• _Study material_
>>>>>

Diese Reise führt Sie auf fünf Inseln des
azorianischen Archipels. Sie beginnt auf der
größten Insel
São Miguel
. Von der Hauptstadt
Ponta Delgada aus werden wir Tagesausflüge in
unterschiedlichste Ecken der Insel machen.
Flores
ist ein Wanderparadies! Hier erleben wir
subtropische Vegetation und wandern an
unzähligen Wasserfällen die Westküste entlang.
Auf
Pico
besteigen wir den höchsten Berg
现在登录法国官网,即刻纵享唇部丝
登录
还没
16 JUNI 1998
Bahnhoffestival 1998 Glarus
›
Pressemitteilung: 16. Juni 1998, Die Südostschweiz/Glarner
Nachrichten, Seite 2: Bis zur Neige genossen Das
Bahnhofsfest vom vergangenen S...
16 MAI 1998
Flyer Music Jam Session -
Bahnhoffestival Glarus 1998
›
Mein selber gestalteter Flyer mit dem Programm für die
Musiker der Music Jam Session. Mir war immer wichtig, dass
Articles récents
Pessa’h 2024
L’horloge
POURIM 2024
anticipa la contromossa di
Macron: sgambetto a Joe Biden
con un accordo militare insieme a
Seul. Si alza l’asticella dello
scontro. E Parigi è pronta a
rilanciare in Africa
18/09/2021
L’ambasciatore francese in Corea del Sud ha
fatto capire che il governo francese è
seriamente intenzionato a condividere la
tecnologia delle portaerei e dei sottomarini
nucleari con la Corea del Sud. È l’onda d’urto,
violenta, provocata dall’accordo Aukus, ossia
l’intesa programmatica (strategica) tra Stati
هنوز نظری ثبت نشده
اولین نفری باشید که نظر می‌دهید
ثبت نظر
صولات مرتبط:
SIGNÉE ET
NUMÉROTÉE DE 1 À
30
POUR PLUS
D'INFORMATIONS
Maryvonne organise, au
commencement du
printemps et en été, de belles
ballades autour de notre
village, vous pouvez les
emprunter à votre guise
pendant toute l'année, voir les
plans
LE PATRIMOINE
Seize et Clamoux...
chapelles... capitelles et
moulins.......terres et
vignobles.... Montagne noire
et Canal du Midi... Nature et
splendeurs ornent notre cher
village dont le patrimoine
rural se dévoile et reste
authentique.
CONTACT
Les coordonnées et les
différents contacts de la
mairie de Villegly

<<<<<

• _Assigned task_
Copy out all of the material above line for line, keeping every word, number, and punctuation mark as it appears.

• _Response to the task_
Diese Reise führt Sie auf fünf Inseln des
azorianischen Archipels. Sie beginnt auf der
größten Insel
São Miguel
. Von der Hauptstadt
Ponta Delgada aus werden wir Tagesausflüge in
unterschiedlichste Ecken der Insel machen.
Flores
ist ein Wanderparadies! Hier erleben wir
subtropische Vegetation und wandern an
unzähligen Wasserfällen die Westküste entlang.
Auf
Pico
besteigen wir den höchsten Berg
现在登录法国官网,即刻纵享唇部丝
登录
还没
16 JUNI 1998
Bahnhoffestival 1998 Glarus
›
Pressemitteilung: 16. Juni 1998, Die Südostschweiz/Glarner
Nachrichten, Seite 2: Bis zur Neige genossen Das
Bahnhofsfest vom vergangenen S...
16 MAI 1998
Flyer Music Jam Session -
Bahnhoffestival Glarus 1998
›
Mein selber gestalteter Flyer mit dem Programm für die
Musiker der Music Jam Session. Mir war immer wichtig, dass
Articles récents
Pessa’h 2024
L’horloge
POURIM 2024
anticipa la contromossa di
Macron: sgambetto a Joe Biden
con un accordo militare insieme a
Seul. Si alza l’asticella dello
scontro. E Parigi è pronta a
rilanciare in Africa
18/09/2021
L’ambasciatore francese in Corea del Sud ha
fatto capire che il governo francese è
seriamente intenzionato a condividere la
tecnologia delle portaerei e dei sottomarini
nucleari con la Corea del Sud. È l’onda d’urto,
violenta, provocata dall’accordo Aukus, ossia
l’intesa programmatica (strategica) tra Stati
هنوز نظری ثبت نشده
اولین نفری باشید که نظر می‌دهید
ثبت نظر
صولات مرتبط:
SIGNÉE ET
NUMÉROTÉE DE 1 À
30
POUR PLUS
D'INFORMATIONS
Maryvonne organise, au
commencement du
printemps et en été, de belles
ballades autour de notre
village, vous pouvez les
emprunter à votre guise
pendant toute l'année, voir les
plans
LE PATRIMOINE
Seize et Clamoux...
chapelles... capitelles et
moulins.......terres et
vignobles.... Montagne noire
et Canal du Midi... Nature et
splendeurs ornent notre cher
village dont le patrimoine
rural se dévoile et reste
authentique.
CONTACT
Les coordonnées et les
différents contacts de la
mairie de Villegly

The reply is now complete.